* **Prompt**:
Return the following from the records below: each line, word for word, starting with the line that contains "Dazu konnten wir" and going on through the line that contains "Kapazität: 50g, 80g, 100g, etc.", with nothing outside that range.

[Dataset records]
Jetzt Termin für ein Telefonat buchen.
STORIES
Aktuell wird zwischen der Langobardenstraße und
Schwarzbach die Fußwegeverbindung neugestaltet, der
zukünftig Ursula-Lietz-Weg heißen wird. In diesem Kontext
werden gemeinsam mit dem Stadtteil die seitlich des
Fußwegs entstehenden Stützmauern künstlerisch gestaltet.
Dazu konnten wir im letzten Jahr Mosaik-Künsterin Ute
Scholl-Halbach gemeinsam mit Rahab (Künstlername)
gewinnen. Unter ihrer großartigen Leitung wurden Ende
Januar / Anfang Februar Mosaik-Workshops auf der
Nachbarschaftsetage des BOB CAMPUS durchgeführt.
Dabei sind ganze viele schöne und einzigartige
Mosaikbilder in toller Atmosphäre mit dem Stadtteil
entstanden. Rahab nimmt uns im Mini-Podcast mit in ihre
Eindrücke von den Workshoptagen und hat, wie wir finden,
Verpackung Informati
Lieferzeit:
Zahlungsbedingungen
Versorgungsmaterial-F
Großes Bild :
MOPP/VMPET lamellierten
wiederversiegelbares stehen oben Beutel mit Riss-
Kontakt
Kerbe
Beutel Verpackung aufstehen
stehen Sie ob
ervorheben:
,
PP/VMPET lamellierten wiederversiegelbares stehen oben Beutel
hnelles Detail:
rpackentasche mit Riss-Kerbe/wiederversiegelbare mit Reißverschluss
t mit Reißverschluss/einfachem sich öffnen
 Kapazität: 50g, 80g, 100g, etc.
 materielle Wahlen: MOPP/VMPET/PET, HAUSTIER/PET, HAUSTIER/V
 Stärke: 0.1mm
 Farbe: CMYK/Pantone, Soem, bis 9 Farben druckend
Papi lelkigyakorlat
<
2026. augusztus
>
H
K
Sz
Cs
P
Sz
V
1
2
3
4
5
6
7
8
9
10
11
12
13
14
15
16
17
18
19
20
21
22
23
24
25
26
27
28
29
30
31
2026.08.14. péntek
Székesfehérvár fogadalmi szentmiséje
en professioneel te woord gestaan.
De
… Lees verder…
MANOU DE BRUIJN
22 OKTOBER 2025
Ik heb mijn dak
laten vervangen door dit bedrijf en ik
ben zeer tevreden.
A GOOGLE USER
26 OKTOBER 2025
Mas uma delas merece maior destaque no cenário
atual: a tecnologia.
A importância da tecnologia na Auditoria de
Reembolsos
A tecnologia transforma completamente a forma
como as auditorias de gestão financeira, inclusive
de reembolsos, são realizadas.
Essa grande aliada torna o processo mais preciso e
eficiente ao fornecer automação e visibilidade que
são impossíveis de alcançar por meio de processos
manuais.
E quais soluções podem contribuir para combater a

* **Task result**:
Dazu konnten wir im letzten Jahr Mosaik-Künsterin Ute
Scholl-Halbach gemeinsam mit Rahab (Künstlername)
gewinnen. Unter ihrer großartigen Leitung wurden Ende
Januar / Anfang Februar Mosaik-Workshops auf der
Nachbarschaftsetage des BOB CAMPUS durchgeführt.
Dabei sind ganze viele schöne und einzigartige
Mosaikbilder in toller Atmosphäre mit dem Stadtteil
entstanden. Rahab nimmt uns im Mini-Podcast mit in ihre
Eindrücke von den Workshoptagen und hat, wie wir finden,
Verpackung Informati
Lieferzeit:
Zahlungsbedingungen
Versorgungsmaterial-F
Großes Bild :
MOPP/VMPET lamellierten
wiederversiegelbares stehen oben Beutel mit Riss-
Kontakt
Kerbe
Beutel Verpackung aufstehen
stehen Sie ob
ervorheben:
,
PP/VMPET lamellierten wiederversiegelbares stehen oben Beutel
hnelles Detail:
rpackentasche mit Riss-Kerbe/wiederversiegelbare mit Reißverschluss
t mit Reißverschluss/einfachem sich öffnen
 Kapazität: 50g, 80g, 100g, etc.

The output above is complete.